Start of Extracted entries
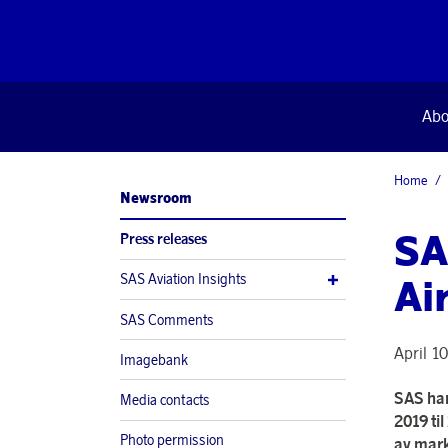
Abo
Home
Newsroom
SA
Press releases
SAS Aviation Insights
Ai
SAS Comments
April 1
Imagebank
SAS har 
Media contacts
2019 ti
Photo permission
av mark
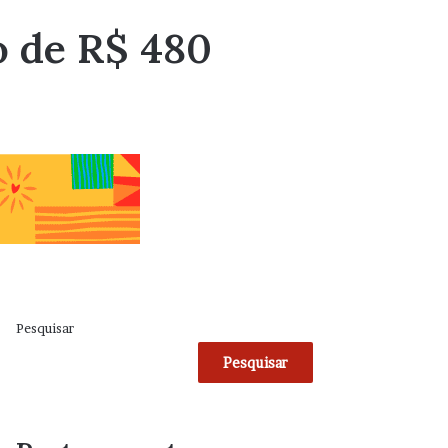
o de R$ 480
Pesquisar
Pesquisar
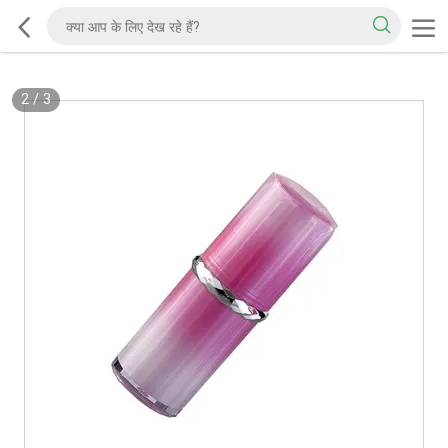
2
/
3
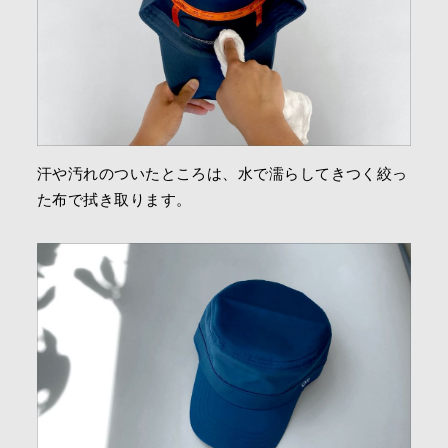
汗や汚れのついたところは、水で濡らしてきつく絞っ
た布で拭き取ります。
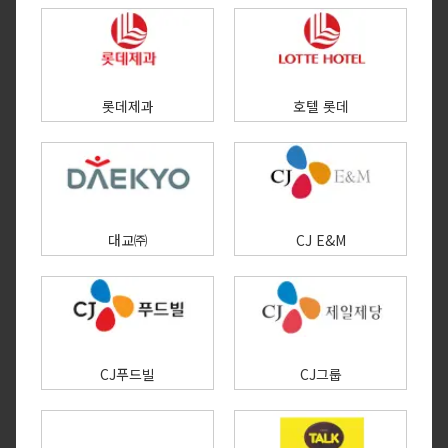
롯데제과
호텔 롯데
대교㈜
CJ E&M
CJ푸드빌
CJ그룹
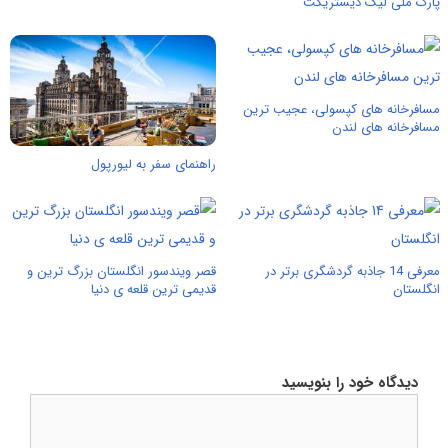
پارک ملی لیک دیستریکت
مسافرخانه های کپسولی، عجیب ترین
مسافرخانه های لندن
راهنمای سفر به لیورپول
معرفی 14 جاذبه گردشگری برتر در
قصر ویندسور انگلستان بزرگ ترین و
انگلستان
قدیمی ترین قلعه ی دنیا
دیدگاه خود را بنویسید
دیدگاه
End of Extracted entries
Start of Extracted entries
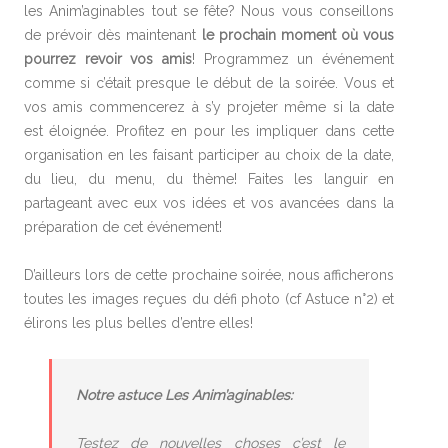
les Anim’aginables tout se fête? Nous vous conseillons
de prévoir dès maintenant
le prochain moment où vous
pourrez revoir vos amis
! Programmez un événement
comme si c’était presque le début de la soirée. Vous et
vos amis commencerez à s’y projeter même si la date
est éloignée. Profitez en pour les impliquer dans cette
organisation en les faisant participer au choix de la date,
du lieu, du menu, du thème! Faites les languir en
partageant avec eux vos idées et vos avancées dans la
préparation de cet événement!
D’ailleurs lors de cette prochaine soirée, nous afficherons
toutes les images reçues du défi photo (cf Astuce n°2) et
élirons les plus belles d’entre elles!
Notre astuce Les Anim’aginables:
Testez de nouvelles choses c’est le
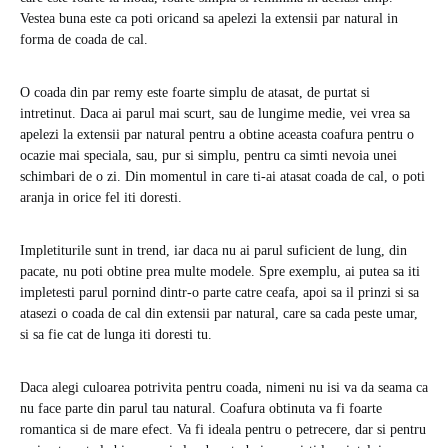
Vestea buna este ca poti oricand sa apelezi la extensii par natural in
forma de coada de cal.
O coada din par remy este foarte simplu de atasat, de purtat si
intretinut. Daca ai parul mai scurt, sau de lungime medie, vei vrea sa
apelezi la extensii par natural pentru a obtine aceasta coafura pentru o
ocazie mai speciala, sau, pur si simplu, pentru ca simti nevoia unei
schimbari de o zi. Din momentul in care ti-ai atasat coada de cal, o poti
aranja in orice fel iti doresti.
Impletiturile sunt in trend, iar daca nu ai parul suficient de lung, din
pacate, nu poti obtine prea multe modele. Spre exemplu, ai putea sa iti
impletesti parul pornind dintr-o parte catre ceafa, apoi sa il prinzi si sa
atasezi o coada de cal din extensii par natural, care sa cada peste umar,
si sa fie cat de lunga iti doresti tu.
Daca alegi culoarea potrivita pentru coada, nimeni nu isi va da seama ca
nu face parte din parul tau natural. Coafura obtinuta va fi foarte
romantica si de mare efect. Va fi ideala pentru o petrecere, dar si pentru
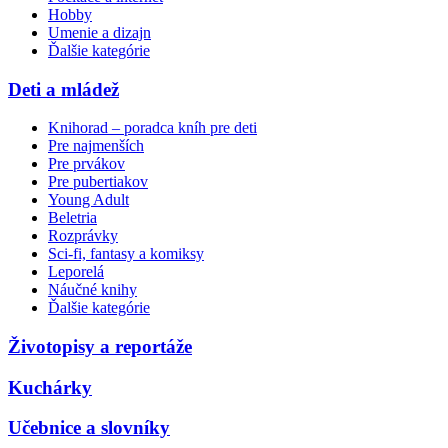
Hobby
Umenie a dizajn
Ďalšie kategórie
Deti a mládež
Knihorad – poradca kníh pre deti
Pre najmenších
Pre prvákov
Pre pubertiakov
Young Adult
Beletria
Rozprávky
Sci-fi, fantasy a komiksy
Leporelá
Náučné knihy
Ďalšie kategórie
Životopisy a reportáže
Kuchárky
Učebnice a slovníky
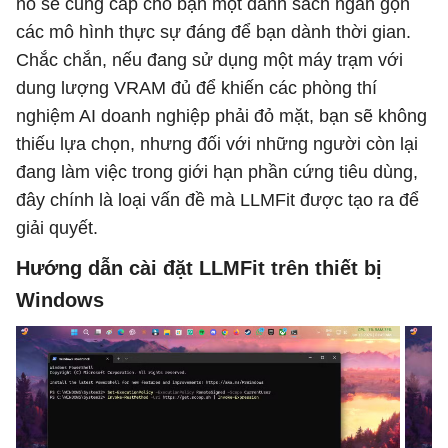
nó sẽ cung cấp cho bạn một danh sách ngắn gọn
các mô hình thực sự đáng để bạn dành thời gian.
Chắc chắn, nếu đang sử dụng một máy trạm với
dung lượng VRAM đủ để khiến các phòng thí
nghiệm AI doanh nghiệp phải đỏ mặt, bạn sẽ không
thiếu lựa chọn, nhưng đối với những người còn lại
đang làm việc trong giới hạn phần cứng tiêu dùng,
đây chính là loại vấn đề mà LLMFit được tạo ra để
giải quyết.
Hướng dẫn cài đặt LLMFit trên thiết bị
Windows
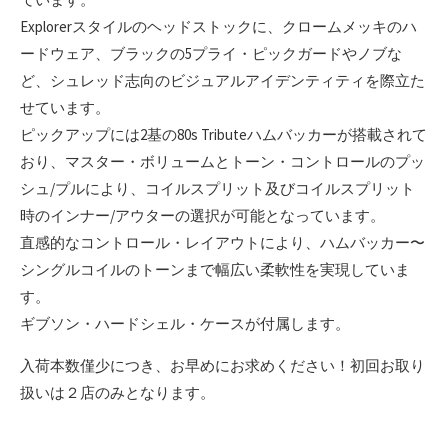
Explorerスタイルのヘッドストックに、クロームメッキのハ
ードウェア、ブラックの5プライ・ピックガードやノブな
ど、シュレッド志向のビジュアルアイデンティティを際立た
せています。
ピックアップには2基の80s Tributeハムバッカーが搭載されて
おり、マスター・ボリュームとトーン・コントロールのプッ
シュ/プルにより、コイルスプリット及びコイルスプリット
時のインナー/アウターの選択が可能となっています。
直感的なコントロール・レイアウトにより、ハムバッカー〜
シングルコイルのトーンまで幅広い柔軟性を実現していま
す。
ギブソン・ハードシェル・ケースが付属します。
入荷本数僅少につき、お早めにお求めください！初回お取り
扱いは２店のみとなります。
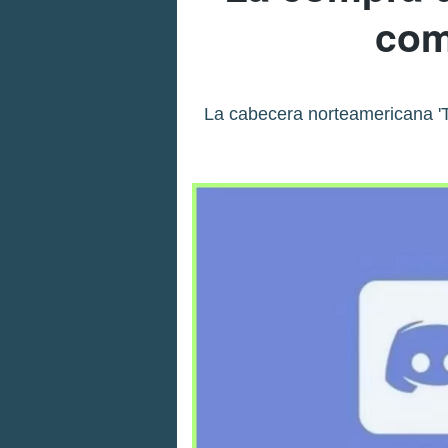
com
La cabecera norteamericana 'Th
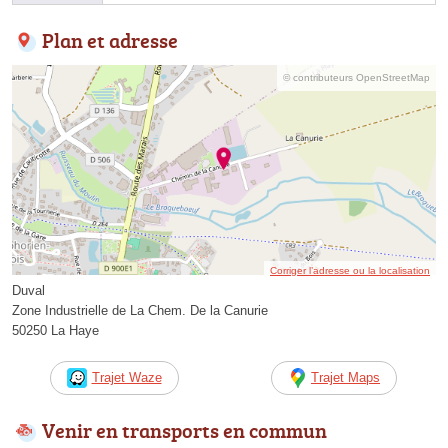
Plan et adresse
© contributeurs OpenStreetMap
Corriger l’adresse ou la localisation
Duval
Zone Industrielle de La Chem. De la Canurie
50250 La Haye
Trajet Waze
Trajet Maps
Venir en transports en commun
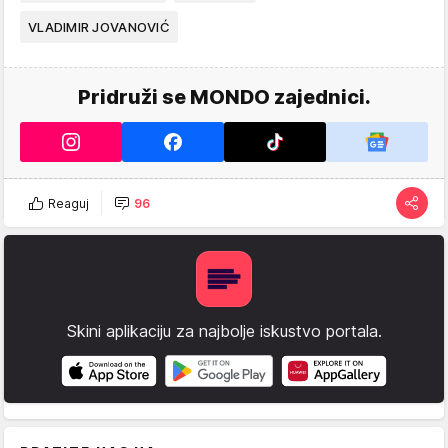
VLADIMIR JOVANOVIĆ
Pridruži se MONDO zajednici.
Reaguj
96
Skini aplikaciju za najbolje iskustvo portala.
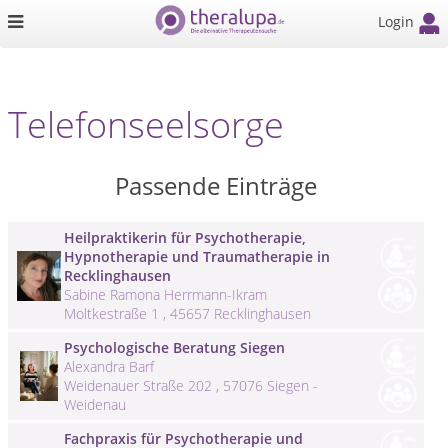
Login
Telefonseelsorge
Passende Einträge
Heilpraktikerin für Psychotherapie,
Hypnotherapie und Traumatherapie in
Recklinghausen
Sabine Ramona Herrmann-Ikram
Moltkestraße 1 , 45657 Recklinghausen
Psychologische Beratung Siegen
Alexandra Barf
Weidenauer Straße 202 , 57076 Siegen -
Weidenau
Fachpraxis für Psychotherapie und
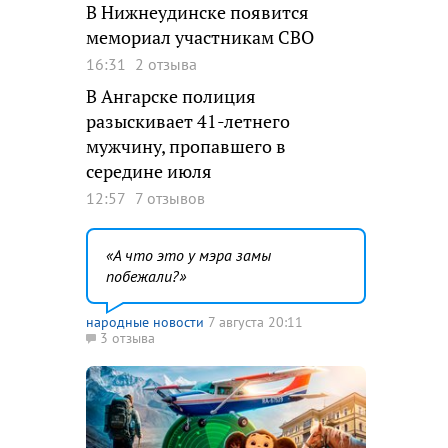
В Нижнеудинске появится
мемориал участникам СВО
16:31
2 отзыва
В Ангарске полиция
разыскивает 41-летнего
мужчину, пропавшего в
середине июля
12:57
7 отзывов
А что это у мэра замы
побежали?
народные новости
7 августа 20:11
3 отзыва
End of Extracted entries
In the listing above, find each line where "poti" occurs and copy it.

#### Answer for the task
Vestea buna este ca poti oricand sa apelezi la extensii par natural in
schimbari de o zi. Din momentul in care ti-ai atasat coada de cal, o poti
pacate, nu poti obtine prea multe modele. Spre exemplu, ai putea sa iti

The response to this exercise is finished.